> Extracted entries
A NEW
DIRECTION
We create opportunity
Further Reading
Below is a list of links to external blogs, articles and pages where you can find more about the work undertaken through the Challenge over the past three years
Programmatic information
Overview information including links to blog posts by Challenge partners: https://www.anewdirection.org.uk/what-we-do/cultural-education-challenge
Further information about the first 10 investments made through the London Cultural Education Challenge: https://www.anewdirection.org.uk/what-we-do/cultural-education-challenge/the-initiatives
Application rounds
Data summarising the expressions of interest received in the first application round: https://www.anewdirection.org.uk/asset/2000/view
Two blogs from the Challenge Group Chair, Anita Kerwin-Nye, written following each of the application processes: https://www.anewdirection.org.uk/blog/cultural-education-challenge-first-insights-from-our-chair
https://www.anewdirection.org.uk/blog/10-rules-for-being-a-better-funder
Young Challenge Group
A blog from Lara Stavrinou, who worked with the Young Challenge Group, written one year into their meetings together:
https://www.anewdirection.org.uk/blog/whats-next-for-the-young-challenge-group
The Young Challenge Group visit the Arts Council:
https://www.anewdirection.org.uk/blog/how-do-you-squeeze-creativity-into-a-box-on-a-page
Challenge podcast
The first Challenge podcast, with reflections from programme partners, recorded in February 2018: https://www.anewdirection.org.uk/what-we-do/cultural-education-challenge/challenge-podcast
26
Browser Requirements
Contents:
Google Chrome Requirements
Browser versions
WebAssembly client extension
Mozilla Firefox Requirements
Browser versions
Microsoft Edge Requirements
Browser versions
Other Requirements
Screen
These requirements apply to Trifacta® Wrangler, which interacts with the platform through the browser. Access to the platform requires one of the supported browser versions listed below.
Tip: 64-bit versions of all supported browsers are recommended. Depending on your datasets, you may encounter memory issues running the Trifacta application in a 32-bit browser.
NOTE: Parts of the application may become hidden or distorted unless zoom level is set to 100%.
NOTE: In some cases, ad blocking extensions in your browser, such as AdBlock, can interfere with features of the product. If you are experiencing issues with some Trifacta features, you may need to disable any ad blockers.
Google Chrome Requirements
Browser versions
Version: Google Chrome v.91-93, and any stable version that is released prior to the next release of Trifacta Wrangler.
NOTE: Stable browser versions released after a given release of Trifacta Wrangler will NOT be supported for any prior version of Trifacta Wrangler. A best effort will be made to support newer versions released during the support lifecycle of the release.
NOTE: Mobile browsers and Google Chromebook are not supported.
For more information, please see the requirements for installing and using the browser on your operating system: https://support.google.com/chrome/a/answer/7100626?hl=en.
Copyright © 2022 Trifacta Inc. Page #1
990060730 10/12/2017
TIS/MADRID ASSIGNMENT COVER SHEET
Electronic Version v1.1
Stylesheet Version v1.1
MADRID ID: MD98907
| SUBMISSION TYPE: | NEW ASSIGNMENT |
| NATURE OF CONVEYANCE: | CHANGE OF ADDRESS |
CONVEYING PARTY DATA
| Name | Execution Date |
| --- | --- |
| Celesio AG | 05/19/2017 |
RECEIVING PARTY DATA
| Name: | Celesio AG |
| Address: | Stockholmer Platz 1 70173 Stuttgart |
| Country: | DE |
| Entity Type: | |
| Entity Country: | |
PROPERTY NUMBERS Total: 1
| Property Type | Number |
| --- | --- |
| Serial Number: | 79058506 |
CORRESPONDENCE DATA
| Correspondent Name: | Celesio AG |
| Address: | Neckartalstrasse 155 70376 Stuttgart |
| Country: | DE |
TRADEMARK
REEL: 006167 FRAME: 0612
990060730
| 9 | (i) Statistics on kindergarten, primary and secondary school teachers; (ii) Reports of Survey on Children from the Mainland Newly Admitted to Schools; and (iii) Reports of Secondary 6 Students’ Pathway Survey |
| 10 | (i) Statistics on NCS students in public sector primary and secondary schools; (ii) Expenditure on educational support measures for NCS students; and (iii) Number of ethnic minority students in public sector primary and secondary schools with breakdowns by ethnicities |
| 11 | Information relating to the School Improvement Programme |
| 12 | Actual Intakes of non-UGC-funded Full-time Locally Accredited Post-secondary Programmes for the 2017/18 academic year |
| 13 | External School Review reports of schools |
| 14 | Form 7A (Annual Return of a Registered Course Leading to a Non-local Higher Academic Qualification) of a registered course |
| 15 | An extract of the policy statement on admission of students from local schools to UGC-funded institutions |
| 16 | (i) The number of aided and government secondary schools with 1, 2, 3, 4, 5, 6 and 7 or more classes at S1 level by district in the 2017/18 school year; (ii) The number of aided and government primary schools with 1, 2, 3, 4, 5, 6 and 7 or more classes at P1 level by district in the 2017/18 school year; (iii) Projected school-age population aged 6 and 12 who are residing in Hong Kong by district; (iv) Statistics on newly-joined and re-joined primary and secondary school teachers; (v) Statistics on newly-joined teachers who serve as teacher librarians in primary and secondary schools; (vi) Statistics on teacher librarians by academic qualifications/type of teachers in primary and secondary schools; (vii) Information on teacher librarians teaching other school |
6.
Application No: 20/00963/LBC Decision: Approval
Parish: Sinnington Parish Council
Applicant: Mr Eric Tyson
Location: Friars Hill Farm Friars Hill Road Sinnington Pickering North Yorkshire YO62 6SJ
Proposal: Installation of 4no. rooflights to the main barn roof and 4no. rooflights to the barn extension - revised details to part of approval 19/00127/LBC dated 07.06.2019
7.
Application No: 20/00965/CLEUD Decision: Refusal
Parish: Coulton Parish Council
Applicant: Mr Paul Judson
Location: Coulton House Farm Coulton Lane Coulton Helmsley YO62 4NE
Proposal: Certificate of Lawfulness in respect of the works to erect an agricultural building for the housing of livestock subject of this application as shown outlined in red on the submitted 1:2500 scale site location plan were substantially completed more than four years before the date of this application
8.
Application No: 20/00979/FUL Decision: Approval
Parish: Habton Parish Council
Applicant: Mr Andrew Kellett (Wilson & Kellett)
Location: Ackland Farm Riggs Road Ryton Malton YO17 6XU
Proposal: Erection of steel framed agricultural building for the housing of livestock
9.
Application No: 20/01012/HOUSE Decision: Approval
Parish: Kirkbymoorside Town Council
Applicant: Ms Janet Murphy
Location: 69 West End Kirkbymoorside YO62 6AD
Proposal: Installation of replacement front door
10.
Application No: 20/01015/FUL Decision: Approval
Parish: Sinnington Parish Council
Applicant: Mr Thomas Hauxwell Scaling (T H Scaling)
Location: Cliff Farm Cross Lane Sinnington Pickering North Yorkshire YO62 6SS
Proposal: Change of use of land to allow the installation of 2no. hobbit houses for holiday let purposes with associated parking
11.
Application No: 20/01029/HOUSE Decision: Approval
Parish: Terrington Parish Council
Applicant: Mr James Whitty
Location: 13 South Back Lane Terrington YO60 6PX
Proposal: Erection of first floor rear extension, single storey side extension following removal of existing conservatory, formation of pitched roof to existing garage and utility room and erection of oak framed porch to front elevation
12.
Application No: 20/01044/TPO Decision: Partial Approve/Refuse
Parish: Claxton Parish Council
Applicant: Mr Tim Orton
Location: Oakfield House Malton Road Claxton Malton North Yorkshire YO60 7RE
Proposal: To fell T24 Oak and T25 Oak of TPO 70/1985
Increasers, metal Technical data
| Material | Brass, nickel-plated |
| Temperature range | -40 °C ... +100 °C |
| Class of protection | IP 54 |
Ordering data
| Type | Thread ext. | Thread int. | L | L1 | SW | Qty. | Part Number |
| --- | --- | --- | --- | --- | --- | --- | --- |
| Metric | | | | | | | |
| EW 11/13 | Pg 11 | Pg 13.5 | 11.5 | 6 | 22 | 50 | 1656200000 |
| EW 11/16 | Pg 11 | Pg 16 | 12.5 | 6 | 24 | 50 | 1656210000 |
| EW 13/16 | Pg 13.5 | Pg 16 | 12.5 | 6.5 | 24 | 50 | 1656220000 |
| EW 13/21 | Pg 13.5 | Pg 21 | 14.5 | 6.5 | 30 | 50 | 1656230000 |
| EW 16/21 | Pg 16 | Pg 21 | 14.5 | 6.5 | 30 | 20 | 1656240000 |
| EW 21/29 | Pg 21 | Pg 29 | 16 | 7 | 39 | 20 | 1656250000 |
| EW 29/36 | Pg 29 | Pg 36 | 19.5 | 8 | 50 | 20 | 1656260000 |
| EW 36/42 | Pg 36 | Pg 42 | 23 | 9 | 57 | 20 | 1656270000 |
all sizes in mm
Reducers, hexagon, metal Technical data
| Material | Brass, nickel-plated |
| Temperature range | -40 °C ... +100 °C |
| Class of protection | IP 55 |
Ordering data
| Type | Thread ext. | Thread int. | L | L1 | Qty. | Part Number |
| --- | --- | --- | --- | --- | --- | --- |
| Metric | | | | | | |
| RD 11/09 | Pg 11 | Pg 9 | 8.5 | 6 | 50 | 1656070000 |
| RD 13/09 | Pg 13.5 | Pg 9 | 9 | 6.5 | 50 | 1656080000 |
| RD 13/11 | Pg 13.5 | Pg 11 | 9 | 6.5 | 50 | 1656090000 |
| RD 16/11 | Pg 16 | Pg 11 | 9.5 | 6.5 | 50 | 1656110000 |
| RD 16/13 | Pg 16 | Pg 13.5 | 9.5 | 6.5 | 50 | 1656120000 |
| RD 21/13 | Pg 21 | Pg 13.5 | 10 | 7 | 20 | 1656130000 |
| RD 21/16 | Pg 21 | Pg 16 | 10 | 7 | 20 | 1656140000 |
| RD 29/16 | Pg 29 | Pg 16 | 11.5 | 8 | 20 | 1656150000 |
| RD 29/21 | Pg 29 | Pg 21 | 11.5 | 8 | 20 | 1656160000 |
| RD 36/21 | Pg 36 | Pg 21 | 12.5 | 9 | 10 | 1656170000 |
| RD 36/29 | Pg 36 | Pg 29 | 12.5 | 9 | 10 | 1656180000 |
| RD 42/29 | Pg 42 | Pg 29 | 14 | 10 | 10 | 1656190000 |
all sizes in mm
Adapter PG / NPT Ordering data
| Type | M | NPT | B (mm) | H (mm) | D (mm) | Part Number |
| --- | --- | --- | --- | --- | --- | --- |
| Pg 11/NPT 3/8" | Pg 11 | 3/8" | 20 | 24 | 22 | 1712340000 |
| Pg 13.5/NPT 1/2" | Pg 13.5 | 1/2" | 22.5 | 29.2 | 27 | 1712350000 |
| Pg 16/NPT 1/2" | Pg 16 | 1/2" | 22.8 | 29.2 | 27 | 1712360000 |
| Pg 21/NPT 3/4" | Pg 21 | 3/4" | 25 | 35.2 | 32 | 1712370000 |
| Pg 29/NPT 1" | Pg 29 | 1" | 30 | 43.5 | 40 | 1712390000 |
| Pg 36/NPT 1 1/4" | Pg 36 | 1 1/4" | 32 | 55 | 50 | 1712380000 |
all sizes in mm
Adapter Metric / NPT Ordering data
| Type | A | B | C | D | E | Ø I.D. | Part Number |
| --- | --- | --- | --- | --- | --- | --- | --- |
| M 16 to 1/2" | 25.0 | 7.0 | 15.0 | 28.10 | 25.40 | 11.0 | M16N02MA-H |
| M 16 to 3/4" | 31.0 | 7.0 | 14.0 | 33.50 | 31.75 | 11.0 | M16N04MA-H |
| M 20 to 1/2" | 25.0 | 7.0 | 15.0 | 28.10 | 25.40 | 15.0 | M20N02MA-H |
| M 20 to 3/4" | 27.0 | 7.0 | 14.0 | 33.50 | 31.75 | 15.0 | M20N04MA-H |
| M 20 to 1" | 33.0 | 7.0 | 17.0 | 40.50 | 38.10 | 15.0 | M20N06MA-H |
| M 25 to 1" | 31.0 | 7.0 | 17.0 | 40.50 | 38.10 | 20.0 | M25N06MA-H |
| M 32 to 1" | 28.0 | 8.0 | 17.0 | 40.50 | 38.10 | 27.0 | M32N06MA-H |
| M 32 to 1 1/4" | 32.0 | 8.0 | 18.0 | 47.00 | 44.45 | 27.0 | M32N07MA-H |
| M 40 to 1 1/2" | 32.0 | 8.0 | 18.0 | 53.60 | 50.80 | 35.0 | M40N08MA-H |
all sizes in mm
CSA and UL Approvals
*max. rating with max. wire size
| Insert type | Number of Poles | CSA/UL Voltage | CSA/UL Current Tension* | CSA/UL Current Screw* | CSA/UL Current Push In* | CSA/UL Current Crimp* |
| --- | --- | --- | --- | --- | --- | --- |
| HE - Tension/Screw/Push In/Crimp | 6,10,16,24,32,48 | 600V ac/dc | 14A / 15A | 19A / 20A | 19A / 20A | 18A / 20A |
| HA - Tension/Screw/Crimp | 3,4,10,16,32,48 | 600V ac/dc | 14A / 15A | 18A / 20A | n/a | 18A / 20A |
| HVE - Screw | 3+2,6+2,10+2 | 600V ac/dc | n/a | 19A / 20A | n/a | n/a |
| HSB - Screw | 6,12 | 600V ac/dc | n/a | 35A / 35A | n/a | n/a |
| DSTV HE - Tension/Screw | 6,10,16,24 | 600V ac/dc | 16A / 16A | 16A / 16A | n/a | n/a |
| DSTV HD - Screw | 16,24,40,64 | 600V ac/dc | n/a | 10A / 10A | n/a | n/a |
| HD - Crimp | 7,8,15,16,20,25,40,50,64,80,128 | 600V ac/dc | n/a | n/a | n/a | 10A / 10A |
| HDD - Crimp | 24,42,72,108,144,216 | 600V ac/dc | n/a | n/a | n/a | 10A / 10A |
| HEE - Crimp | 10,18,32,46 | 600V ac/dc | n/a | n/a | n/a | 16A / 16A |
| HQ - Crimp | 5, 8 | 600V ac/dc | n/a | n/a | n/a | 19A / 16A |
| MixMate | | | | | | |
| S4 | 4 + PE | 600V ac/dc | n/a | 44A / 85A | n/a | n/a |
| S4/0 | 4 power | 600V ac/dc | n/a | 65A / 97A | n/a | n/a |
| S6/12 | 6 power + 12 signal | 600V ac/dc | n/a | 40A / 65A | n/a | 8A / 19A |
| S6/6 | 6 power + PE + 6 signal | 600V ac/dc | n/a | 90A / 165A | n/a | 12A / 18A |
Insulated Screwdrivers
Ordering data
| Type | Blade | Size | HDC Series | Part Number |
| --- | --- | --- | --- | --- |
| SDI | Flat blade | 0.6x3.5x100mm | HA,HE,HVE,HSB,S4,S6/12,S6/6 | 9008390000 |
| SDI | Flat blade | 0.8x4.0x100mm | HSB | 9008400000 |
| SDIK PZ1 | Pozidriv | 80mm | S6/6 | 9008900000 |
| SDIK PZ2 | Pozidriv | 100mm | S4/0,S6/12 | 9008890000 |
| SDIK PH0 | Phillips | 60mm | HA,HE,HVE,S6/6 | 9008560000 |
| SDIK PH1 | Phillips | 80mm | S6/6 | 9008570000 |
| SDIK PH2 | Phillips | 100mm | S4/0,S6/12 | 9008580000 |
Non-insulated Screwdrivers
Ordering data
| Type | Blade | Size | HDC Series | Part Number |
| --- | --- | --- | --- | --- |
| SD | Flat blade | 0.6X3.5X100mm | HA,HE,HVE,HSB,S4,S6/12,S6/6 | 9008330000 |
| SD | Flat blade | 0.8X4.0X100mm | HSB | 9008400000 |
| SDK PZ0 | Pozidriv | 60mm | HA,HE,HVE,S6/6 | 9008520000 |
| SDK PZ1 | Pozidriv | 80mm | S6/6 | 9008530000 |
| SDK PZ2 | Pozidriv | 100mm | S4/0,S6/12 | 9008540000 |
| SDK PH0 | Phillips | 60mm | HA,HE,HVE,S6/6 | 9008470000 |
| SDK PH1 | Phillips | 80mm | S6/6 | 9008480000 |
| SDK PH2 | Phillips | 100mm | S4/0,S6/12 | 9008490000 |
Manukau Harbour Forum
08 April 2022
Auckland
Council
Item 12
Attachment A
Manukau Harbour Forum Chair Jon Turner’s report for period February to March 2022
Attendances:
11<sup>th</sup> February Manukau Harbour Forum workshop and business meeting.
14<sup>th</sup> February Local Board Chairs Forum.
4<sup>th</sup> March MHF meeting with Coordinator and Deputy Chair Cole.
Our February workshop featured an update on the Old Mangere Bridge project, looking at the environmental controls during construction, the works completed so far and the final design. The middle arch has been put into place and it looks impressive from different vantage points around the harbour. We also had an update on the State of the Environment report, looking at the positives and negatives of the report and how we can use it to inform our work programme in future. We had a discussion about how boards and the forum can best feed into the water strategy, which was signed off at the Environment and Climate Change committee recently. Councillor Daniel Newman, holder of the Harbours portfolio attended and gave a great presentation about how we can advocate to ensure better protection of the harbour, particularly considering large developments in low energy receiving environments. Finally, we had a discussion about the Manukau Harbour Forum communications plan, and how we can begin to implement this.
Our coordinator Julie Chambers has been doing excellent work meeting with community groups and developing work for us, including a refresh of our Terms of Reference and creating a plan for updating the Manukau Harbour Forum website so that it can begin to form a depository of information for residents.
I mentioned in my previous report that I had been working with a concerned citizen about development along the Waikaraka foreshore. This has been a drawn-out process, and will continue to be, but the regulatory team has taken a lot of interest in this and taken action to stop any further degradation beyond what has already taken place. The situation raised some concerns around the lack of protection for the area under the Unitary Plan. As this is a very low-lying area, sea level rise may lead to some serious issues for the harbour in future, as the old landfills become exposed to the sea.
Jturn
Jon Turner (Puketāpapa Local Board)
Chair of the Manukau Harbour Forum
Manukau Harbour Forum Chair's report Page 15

> Problem requirements
Would you please reproduce the records above exactly, only from their first line through the line holding "The Young Challenge Group visit", with both ends included?

> Solution
A NEW
DIRECTION
We create opportunity
Further Reading
Below is a list of links to external blogs, articles and pages where you can find more about the work undertaken through the Challenge over the past three years
Programmatic information
Overview information including links to blog posts by Challenge partners: https://www.anewdirection.org.uk/what-we-do/cultural-education-challenge
Further information about the first 10 investments made through the London Cultural Education Challenge: https://www.anewdirection.org.uk/what-we-do/cultural-education-challenge/the-initiatives
Application rounds
Data summarising the expressions of interest received in the first application round: https://www.anewdirection.org.uk/asset/2000/view
Two blogs from the Challenge Group Chair, Anita Kerwin-Nye, written following each of the application processes: https://www.anewdirection.org.uk/blog/cultural-education-challenge-first-insights-from-our-chair
https://www.anewdirection.org.uk/blog/10-rules-for-being-a-better-funder
Young Challenge Group
A blog from Lara Stavrinou, who worked with the Young Challenge Group, written one year into their meetings together:
https://www.anewdirection.org.uk/blog/whats-next-for-the-young-challenge-group
The Young Challenge Group visit the Arts Council:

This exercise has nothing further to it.